WHAT TO WORK ON —
Rewrite the lines in the items below as a numbered list, leaving out any blank lines.

EXTRACTED ENTRIES —
'''
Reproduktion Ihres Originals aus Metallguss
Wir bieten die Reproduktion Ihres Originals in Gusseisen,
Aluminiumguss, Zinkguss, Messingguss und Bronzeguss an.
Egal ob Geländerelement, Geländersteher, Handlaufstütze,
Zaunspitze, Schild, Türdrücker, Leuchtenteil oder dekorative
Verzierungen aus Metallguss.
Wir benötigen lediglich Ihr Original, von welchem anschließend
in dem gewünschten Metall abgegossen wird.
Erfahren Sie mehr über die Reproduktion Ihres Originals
'''
RESPONSE TO THIS TASK —
1. Reproduktion Ihres Originals aus Metallguss
2. Wir bieten die Reproduktion Ihres Originals in Gusseisen,
3. Aluminiumguss, Zinkguss, Messingguss und Bronzeguss an.
4. Egal ob Geländerelement, Geländersteher, Handlaufstütze,
5. Zaunspitze, Schild, Türdrücker, Leuchtenteil oder dekorative
6. Verzierungen aus Metallguss.
7. Wir benötigen lediglich Ihr Original, von welchem anschließend
8. in dem gewünschten Metall abgegossen wird.
9. Erfahren Sie mehr über die Reproduktion Ihres Originals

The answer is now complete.